Another volunteer, a local minister,
explained why she was spending the day tearing down affordable
housing.
"We are here to be in
solidarity with these people. This is a case where poor people were
off the beaten track, kind of forgotten in the growth of this
valley. But then this became prize property and the property became
more important than this community," she said. "Development
continues that sense of erosion of community."
As we talked, a 5-year-old boy belonging to one of her parishioners
played in front of a gaping hole in one of the trailers. Through
it, a slice of life could be seen: An open carton of milk sat on
the kitchen counter, a broken chair lay on the floor. The minister
explained that even as a kindergartner, the boy could "bear
witness. His eyes are being opened to the fact that people are
being displaced from their homes."
I had been to the trailers once before this
demolition day. It was Thanksgiving and I was helping deliver
Salvation Army turkeys and food baskets. I ended up making all my
deliveries to this trailer park. One of the turkeys was going to a
housekeeper I knew, but not well enough to have known she and her
family lived in the park, crunched into a narrow but bright
trailer. She beamed when the turkey - and I - appeared at her door.

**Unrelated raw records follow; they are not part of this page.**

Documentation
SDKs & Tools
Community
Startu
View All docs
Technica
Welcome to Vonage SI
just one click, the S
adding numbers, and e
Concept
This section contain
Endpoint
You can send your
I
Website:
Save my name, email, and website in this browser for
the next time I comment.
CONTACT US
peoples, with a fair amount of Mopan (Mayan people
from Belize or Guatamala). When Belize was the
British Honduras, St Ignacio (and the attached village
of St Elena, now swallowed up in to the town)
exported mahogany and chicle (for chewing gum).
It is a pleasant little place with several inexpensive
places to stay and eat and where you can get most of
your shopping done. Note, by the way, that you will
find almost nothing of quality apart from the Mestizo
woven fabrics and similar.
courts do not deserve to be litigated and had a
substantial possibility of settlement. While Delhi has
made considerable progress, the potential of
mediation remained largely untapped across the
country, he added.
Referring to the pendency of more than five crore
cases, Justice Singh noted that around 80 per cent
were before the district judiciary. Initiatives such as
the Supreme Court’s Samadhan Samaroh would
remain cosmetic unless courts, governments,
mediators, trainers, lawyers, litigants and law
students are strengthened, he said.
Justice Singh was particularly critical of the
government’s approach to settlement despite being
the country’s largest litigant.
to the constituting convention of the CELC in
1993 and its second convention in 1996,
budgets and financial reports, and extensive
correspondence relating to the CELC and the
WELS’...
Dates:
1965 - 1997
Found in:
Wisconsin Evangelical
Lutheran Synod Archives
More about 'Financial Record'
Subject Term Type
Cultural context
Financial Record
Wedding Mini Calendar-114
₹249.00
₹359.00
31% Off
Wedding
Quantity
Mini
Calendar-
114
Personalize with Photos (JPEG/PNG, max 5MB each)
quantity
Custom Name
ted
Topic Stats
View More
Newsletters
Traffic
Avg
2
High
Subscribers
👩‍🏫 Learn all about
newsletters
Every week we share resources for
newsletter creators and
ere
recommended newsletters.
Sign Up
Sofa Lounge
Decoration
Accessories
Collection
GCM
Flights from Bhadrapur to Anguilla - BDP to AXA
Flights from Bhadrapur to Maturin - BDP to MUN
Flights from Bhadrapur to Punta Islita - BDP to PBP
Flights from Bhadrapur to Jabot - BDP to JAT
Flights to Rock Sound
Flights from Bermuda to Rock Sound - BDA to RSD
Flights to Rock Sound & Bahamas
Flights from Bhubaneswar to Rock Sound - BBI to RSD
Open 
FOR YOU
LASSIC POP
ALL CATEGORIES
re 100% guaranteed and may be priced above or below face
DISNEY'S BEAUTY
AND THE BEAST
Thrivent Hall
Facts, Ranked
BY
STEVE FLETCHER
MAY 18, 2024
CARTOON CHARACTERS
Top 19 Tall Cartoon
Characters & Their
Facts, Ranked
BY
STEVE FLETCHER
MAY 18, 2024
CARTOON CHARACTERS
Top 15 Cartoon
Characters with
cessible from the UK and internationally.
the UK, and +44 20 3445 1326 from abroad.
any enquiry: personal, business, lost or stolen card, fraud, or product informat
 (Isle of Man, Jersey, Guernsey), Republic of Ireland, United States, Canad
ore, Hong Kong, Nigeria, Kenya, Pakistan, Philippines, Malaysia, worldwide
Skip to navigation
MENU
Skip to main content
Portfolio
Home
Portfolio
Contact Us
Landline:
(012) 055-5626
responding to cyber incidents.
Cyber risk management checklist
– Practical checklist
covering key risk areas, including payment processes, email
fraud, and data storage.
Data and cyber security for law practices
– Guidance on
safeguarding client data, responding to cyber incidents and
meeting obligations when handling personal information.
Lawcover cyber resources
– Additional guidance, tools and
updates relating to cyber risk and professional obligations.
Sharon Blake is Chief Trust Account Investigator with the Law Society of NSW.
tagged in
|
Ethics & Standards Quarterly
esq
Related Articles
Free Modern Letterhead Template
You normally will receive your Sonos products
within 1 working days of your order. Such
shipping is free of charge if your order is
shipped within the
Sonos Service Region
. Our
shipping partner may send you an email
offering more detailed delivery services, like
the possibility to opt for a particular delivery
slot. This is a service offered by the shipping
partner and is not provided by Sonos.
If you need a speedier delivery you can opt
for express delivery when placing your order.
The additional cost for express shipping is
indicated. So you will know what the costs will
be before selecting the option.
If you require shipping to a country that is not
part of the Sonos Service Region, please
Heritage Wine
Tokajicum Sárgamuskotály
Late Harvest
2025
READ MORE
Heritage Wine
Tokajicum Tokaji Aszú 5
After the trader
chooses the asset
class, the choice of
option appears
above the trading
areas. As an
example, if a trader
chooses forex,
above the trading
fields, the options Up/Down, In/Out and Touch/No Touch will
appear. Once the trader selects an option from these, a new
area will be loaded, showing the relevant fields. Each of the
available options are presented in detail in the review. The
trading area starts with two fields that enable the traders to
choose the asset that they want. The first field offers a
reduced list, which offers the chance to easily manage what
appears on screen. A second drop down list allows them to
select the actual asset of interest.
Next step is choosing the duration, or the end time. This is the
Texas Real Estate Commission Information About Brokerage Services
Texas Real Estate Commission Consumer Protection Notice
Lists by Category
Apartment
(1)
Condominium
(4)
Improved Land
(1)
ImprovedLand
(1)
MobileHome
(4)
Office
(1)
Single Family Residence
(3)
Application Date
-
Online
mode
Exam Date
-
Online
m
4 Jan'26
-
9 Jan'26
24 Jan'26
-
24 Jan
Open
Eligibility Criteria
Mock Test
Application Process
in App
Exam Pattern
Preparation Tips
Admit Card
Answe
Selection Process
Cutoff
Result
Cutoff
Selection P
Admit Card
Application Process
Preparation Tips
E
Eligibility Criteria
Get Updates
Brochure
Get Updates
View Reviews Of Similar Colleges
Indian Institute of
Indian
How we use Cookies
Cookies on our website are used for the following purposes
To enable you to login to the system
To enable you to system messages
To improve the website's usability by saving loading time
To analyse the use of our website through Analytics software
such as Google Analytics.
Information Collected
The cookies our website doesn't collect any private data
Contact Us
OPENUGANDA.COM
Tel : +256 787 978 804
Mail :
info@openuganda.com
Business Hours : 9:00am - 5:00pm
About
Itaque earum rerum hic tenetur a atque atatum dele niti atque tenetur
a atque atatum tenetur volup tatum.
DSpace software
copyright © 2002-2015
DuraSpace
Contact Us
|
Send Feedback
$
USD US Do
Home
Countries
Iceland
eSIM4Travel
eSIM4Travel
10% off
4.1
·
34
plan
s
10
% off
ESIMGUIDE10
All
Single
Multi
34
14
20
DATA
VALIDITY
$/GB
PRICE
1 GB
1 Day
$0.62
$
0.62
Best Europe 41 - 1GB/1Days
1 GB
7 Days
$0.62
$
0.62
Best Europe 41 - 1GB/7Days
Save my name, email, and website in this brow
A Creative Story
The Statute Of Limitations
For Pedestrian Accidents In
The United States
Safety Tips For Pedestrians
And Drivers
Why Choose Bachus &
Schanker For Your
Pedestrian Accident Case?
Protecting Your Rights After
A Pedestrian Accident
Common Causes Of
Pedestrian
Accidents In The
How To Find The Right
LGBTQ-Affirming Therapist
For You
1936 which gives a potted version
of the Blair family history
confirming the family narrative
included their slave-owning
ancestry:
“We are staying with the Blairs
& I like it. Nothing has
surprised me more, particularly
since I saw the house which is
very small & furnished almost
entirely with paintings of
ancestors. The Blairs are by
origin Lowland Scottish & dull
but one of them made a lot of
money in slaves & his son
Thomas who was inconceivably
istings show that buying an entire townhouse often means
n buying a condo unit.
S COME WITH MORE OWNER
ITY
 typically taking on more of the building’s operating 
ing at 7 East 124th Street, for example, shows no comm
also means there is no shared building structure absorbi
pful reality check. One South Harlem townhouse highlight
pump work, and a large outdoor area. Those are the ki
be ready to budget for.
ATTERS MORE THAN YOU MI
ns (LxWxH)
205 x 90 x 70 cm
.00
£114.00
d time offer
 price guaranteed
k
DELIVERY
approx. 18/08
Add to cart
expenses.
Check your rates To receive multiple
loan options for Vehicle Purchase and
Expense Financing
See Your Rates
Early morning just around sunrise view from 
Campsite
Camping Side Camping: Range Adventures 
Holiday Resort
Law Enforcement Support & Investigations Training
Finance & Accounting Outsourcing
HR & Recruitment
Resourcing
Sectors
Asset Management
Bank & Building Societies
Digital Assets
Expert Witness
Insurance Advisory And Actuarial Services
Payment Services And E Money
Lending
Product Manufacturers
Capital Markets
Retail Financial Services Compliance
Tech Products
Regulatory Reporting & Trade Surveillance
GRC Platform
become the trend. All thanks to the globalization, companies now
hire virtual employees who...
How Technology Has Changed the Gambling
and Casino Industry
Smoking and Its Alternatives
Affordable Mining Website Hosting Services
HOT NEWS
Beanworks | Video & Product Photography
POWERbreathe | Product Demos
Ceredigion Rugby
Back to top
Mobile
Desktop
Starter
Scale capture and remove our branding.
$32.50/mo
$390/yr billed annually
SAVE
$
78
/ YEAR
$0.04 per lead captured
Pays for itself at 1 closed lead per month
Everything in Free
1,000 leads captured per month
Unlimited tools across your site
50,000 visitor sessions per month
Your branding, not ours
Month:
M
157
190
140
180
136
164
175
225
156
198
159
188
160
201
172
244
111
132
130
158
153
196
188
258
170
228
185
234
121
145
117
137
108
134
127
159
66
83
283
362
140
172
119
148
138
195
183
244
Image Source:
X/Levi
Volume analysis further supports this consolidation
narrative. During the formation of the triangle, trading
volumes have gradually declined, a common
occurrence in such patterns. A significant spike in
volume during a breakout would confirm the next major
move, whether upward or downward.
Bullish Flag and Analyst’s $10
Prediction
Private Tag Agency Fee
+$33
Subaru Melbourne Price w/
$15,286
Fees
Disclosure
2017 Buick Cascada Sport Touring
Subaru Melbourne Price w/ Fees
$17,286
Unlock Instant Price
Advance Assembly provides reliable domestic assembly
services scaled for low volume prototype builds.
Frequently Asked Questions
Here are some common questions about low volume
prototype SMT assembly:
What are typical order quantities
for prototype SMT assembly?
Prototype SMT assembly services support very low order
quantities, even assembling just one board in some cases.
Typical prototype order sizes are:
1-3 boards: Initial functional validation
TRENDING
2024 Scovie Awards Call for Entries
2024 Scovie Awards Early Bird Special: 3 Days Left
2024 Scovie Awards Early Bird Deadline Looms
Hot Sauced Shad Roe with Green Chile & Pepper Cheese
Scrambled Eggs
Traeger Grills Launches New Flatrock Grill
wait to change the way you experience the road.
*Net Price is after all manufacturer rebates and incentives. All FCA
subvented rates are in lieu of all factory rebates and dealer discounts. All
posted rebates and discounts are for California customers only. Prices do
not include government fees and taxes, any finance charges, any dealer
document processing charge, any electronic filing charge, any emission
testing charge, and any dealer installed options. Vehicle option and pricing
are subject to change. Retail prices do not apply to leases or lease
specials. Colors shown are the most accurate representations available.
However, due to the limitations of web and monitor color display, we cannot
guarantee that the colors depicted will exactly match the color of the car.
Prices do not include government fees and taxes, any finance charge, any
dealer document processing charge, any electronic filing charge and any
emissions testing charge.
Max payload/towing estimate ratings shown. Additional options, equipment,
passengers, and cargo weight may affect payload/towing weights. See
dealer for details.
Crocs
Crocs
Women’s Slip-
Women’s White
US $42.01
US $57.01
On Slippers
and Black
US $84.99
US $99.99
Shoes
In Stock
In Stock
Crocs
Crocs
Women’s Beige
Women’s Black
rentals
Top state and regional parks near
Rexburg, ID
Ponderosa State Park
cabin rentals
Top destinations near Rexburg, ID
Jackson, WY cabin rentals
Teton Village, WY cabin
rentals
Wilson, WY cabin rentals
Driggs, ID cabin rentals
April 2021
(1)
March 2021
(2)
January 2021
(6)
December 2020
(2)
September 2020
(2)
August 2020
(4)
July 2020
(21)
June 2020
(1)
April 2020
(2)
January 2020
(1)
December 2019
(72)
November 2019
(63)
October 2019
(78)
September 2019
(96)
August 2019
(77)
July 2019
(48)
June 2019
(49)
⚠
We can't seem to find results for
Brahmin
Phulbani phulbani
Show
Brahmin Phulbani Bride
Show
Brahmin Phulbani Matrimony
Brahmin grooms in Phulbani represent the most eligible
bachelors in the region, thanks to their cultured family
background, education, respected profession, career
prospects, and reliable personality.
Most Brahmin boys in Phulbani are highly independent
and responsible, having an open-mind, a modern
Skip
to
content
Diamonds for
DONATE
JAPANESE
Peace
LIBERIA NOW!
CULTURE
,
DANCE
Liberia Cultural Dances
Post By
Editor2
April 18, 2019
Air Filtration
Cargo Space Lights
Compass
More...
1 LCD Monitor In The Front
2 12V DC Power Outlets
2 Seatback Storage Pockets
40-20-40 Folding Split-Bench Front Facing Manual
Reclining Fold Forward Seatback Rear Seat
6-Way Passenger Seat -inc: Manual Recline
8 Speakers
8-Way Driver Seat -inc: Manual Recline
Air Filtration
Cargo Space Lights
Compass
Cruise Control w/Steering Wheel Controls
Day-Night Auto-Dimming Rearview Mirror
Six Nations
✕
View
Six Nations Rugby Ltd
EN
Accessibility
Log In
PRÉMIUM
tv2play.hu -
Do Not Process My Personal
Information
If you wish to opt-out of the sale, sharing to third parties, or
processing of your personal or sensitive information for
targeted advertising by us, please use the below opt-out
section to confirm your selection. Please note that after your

Her trailer and the others I saw had a cozy feel to them. On this
frosty day, people were still out chatting with each
other.
Now over a year later, it will soon be
hard to tell that the condominium complex wasn't always here.
People with over $200,000 to spend will soon call this spot on the
Eagle River home. But the voices of those who came before them will
stick with me, and help me to remember that a community gives up -
something and somebody - even as it gets.
The writer is a documentary filmmaker and
journalist living outside of Vail, Colorado.